## Request:
Rewrite the lines starting at the one containing "# ELECTRIC BOILERS" and ending at the one containing "2. And I saw", with every "sickle" changed to "scythe" and everything else left as it is. Return only those lines.

######

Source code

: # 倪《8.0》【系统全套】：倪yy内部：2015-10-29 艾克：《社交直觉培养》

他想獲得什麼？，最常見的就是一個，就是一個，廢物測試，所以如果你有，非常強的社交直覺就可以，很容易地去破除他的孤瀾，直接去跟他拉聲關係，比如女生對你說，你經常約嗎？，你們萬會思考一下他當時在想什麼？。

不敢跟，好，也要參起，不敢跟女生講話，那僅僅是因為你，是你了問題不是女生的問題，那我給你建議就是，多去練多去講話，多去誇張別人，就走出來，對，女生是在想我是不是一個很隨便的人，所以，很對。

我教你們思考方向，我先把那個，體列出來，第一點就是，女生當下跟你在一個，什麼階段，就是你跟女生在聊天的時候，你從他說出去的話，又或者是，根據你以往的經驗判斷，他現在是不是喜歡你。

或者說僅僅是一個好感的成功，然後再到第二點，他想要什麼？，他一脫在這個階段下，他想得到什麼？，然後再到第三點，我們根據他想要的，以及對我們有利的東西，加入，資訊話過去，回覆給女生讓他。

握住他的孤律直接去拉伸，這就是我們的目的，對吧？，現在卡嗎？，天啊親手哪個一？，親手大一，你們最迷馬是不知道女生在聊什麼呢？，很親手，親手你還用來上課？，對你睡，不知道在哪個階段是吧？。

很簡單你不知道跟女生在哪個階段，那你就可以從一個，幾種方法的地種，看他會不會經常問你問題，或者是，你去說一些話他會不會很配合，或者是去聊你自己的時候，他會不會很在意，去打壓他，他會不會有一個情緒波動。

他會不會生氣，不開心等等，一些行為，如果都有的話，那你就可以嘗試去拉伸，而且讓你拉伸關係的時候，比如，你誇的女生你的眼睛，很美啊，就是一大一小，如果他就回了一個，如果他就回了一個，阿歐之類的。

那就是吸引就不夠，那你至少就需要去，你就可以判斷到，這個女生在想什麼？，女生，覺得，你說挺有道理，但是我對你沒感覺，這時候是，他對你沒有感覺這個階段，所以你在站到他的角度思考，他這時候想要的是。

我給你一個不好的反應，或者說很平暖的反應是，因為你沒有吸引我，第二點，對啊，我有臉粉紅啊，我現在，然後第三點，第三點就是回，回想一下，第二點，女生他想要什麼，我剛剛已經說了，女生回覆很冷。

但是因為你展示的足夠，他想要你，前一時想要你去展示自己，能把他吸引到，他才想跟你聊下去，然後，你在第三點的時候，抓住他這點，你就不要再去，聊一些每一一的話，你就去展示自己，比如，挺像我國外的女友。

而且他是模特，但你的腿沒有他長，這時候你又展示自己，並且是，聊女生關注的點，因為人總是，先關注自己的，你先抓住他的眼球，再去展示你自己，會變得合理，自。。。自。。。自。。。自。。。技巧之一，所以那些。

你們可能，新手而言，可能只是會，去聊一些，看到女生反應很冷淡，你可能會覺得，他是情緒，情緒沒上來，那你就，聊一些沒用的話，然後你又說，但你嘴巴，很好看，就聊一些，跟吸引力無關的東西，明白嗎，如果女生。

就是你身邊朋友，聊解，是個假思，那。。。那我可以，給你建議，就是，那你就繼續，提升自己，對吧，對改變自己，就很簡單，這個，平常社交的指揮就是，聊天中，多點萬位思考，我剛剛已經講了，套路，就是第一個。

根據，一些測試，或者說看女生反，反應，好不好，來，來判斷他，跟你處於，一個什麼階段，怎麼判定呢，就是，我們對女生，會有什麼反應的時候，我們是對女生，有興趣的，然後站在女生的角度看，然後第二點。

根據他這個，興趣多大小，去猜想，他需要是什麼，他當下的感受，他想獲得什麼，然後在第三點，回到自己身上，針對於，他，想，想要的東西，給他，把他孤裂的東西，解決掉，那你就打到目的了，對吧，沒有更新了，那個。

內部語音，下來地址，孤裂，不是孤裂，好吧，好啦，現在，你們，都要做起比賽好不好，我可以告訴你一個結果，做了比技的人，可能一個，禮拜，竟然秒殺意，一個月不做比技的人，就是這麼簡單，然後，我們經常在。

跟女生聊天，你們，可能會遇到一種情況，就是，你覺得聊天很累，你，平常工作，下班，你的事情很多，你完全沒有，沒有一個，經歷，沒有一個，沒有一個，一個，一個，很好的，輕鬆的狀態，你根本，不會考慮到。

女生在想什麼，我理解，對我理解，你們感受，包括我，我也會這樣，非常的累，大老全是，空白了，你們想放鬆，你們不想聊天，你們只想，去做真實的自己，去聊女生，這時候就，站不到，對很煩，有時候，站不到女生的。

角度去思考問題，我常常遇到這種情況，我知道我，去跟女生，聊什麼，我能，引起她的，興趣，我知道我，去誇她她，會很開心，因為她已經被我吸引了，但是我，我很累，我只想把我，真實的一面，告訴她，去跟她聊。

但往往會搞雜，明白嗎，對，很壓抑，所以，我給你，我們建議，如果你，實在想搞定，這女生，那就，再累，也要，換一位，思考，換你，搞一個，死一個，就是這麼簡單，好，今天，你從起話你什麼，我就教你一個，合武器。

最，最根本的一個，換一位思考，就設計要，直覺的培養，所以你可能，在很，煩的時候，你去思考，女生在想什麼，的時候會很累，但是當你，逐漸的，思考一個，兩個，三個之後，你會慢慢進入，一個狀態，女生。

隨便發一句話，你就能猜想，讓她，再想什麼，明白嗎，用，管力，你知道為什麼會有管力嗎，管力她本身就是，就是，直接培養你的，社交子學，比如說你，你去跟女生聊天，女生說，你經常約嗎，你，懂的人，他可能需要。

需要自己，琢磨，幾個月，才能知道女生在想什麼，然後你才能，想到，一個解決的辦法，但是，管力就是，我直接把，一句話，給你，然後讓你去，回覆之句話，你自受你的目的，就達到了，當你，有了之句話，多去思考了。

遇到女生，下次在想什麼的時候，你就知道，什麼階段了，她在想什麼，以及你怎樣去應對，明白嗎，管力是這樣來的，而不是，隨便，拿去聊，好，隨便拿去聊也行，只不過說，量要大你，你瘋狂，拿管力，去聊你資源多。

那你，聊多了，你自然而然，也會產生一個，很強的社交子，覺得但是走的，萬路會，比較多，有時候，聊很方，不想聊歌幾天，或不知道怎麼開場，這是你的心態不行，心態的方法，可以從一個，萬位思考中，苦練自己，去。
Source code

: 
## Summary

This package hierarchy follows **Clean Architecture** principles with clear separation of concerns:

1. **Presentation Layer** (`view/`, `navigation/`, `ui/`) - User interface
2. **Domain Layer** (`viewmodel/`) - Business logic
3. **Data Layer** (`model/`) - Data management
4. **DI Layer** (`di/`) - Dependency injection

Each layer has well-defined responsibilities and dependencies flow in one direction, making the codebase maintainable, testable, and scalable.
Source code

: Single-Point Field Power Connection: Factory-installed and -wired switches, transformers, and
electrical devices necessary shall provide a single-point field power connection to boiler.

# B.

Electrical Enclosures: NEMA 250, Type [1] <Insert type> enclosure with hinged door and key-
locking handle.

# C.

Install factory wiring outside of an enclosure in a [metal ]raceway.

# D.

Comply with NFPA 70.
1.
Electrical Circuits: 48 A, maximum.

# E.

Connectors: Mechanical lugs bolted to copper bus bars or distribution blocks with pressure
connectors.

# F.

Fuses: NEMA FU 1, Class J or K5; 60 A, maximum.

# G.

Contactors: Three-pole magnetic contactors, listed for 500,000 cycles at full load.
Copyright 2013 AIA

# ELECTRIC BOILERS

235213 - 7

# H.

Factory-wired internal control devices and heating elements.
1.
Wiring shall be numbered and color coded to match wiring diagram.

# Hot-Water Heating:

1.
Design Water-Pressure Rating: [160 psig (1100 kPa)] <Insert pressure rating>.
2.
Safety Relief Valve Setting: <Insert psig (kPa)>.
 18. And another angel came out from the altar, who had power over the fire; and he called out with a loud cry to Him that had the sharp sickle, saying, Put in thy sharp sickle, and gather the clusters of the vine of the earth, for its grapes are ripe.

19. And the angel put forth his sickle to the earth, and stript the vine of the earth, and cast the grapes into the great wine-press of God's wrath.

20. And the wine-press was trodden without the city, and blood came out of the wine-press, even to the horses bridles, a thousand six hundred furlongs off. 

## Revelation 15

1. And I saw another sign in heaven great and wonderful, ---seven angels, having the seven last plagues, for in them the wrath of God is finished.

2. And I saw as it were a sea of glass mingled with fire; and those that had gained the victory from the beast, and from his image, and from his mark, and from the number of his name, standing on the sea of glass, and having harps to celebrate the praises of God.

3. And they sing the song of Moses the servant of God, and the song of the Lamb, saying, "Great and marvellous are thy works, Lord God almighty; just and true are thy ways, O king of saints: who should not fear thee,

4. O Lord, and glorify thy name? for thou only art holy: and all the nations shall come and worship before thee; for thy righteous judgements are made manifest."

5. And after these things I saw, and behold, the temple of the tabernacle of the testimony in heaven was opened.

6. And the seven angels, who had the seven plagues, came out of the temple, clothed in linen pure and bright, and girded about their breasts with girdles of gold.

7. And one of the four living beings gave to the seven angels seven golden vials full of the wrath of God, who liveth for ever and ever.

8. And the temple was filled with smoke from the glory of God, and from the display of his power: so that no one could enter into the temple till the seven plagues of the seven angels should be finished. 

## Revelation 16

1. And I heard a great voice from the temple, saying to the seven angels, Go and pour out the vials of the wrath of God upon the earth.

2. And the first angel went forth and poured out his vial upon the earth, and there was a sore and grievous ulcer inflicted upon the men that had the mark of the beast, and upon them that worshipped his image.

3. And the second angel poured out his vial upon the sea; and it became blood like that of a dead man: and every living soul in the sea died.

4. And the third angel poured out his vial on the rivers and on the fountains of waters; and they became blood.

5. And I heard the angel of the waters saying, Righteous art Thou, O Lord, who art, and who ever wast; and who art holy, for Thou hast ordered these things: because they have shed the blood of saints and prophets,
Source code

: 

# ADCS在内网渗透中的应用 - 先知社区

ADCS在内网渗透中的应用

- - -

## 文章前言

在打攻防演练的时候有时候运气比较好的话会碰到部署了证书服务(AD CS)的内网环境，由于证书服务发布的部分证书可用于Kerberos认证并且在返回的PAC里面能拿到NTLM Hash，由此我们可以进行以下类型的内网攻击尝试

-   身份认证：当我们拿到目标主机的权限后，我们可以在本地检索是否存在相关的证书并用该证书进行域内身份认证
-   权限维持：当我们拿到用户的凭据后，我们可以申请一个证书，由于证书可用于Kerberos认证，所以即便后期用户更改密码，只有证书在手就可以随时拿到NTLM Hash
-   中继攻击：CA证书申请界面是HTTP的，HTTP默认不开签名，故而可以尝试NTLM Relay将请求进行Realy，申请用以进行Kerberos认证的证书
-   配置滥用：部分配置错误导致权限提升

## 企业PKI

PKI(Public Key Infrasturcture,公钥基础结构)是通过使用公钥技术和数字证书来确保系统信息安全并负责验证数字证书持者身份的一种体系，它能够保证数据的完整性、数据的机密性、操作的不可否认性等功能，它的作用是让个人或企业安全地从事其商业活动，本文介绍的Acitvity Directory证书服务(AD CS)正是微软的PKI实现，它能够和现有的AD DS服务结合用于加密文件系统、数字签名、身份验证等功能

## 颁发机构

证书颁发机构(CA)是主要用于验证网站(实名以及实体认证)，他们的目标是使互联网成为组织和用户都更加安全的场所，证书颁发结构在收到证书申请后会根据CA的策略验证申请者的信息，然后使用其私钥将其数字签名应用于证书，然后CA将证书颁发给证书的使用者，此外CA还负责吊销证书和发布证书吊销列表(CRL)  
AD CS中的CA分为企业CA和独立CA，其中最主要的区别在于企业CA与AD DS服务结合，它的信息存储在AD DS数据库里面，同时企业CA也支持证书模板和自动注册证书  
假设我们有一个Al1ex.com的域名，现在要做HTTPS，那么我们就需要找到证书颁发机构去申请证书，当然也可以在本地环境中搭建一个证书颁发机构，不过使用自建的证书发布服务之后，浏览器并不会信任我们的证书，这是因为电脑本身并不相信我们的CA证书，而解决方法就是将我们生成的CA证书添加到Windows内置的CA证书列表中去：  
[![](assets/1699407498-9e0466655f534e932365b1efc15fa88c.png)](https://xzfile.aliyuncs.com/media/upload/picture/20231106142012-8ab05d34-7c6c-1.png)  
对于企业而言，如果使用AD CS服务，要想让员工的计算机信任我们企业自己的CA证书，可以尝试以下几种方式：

######

## Response below:
# ELECTRIC BOILERS

235213 - 7

# H.

Factory-wired internal control devices and heating elements.
1.
Wiring shall be numbered and color coded to match wiring diagram.

# Hot-Water Heating:

1.
Design Water-Pressure Rating: [160 psig (1100 kPa)] <Insert pressure rating>.
2.
Safety Relief Valve Setting: <Insert psig (kPa)>.
 18. And another angel came out from the altar, who had power over the fire; and he called out with a loud cry to Him that had the sharp scythe, saying, Put in thy sharp scythe, and gather the clusters of the vine of the earth, for its grapes are ripe.

19. And the angel put forth his scythe to the earth, and stript the vine of the earth, and cast the grapes into the great wine-press of God's wrath.

20. And the wine-press was trodden without the city, and blood came out of the wine-press, even to the horses bridles, a thousand six hundred furlongs off. 

## Revelation 15

1. And I saw another sign in heaven great and wonderful, ---seven angels, having the seven last plagues, for in them the wrath of God is finished.

2. And I saw as it were a sea of glass mingled with fire; and those that had gained the victory from the beast, and from his image, and from his mark, and from the number of his name, standing on the sea of glass, and having harps to celebrate the praises of God.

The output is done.